Sécurité alimentaire

Les projections de la FAO indiquent que, d’ici 2050, une augmentation de 60 pour cent de la production alimentaire sera nécessaire par rapport aux niveaux de 2005-2007 pour satisfaire la demande croissante en aliments. Elles montrent aussi que cette augmentation viendra, dans une large mesure, de l’accroissement de la productivité. En outre, parallèlement à la poussée démographique et à l’expansion des économies, la demande mondiale en énergie et en eau devrait aussi croître d’environ 40 pour cent. Si le monde veut s’acquitter de ses engagements, à savoir réduire de moitié la faim et la pauvreté d’ici 2015 et aider les pays à faible revenu à satisfaire leurs besoins fondamentaux d’ici 2030, il devra simultanément relever ces défis en matière d’aliments, eau et énergie.Passer à des systèmes alimentaires intelligents face à l’énergie.

• Globalement, le secteur  agroalimentaire consomme 30 pour cent de l’énergie disponible de la planète – dont plus de 70 pour cent sont utilisés après la récolte.
• Le tiers environ de l’énergie absorbée par la filière agroalimentaire se perd en gaspillages d’aliments

Les systèmes agroalimentaires non seulement exigent de l’énergie mais ils peuvent aussi en produire. C’est pourquoi les systèmes agroalimentaires ont un rôle vital à jouer en matière de réduction de la « pauvreté énergétique ».

• Environ trois milliards de personnes n’ont qu’un accès limité aux services énergétiques modernes pour le chauffage et la cuisson des aliments et 1,4 milliard n’ont pas d’accès ou ont un accès limité à l’électricité.

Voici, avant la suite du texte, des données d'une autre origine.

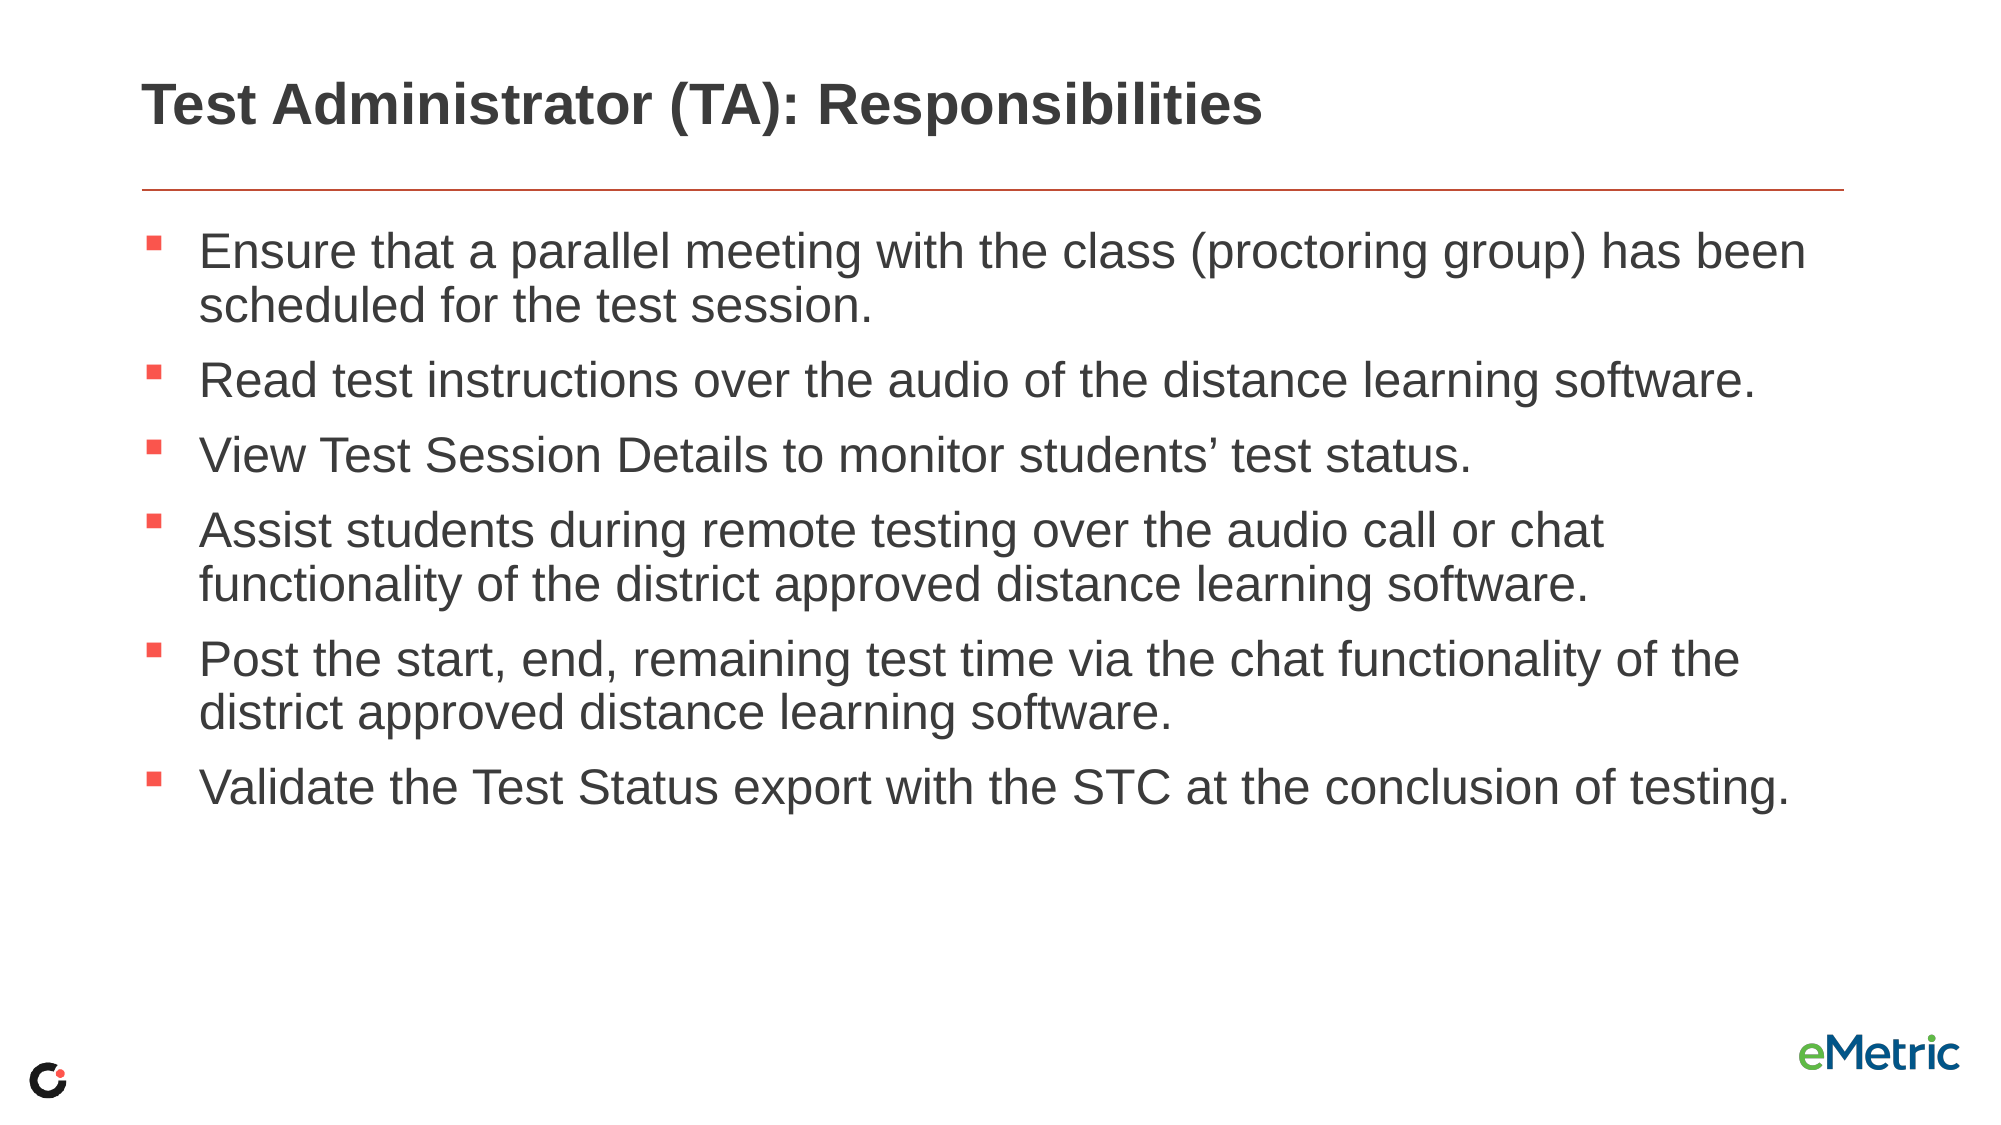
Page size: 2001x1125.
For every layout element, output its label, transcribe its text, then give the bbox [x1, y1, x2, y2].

picture [1796, 1029, 1960, 1070]
picture [28, 1061, 67, 1099]
list Ensure that a parallel meeting with the class (proctoring group) has been scheduled for the test session. Read test instructions over the audio of the distance learning software. View Test Session Details to monitor students’ test status. Assist students during remote testing over the audio call or chat functionality of the district approved distance learning software. Post the start, end, remaining test time via the chat functionality of the district approved distance learning software. Validate the Test Status export with the STC at the conclusion of testing. [142, 218, 1863, 1016]
list Test Administrator (TA): Responsibilities [141, 47, 1863, 164]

Aujourd’hui, un large fossé existe entre la demande d’énergie et son accès, et la demande va sûrement augmenter à mesure que les pays se développent. L’utilisation moyenne d’énergie par habitant dans les pays à faible revenu correspond au tiers de celle des pays à revenu moyen ; ce qui représente près du cinquième de la demande en énergie par habitant des pays à revenu élevé. Au plan du développement rural, l’accès à l’énergie est fondamental pour la fourniture de biens et services qui peuvent améliorer la productivité agricole et créer de nouvelles opportunités de revenu. Le renforcement des services énergétiques dans les zones rurales peut stimuler le développement agricole en augmentant la productivité au moyen, par exemple, de l’irrigation et en améliorant la transformation et le stockage des récoltes.

La bioénergie et la sécurité alimentaire

À ce jour, la course à la création d’alternatives bioénergétiques aux carburants fossiles a eu tendance à s’effectuer sans une compréhension suffisante de tous les risqué, coûts et avantages de la bioénergie. Les impacts de la bioénergie, et en particulier des biocarburants, sur les prix des aliments, la croissance économique, la sécurité énergétique, la déforestation, l’utilisation des terres et le changement climatique sont complexes et à facettes multiples. Ces impacts varient considérablement en fonction des matières premières, des méthodes et des lieux de production. En outre, les consommateurs et les producteurs seront affectés de façon différente par ces impacts.  

L'Approche de la FAO sur la Bioénergie et la Sécurité Alimentaire (BEFS) aide les pays à élaborer des politiques fondées sur des faits provenant de l'information au niveau pays et d'un dialogue interinstitutionnel entre les acteurs concernés, afin de contribuer au développement agricole et rural d'une manière intelligente face au climat.

La FAO a contribué au développement des indicateurs de bioénergie durable du GBEP. Ces indicateurs permettent d’évaluer les impacts de la bioénergie sur la sécurité alimentaire à échelle nationale, régionale et des ménages.